Tuesday, March 2, 2021

The Allure of Self-Righteous Outrage

Part of the Trump cult is clearly the subgroup of America that feels left out and fearful of the future because their middle-class jobs have disappeared or are threatened.  Trump’s message of bringing back manufacturing and coal jobs, slapping trade tariffs on the Chinese and stopping immigration would certainly resonate with this group even though his policies never really met any of their promised goals.  Difficult economic conditions produce this kind of desperate allegiance.

But there is a second group that has no economic axe to grind, indeed that has been thriving in the last 30 years.  Many Trump supporters I know are much better off than their parents and enjoy rather luxurious lifestyles.  They live in safe neighborhoods, enjoy fine dining and exotic vacations, have secure jobs with high incomes and excellent healthcare, and, in short, have few worries.

What makes these people so outraged and angry?  What could possibly cause so many of them to become sycophants of a horribly damaged huckster like Trump?  What is really behind all this pathos?
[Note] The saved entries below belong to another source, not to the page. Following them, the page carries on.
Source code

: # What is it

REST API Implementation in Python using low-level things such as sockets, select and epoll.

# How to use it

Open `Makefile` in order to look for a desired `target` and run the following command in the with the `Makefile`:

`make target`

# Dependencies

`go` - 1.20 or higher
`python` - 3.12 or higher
They will say that America is losing its moral compass and becoming anti-religious.  They will throw out the ‘cancel culture’ trope and bemoan the liberal political correctness police.  They will point to abortion, same sex marriage, gender issues, so-called ‘America-hating’ intellectuals, BLM protests and other hot button topics as evidence of the decline of American values.

But what impact do these issues really have on the Trump-lovers?  Zero impact!  No one is forcing them to do or be any of these things.  It is the ‘idea’ of these things that incenses them, not their consequences.  They have embraced a purely abstract political and cultural hysteria.

I believe that one of our human frailties is a susceptibility to self-righteous outrage.  The modern lives of the relatively affluent are generally mundane and passionless.  We become listless and depressed.  There is a need for stimulation beyond the gym, the Internet and the TV; a desire for a higher cause to motivate us.  Strong emotions, especially ones that express self-righteous outrage, are very seductive.  They sweep us along toward a perceived noble calling.

It is always tempting to believe that you are part of an important movement, a call to arms to right a grievous wrong.  The Internet, talk radio and social media have provided a means to fabricate such movements out of whole cloth and spin people up into a dizzying frenzy of indignation and anger.

In ages past it was the desire for riches and the call to conquer that provoked the masses into destructive rages that obliterated their foes and then soon turned to destroy their own worlds.  Will it be boredom that launches the next wave of destructive fury? It is time for everyone to consider this basic truth:  Once the dogs of war have been unleashed, it is impossible to call them back.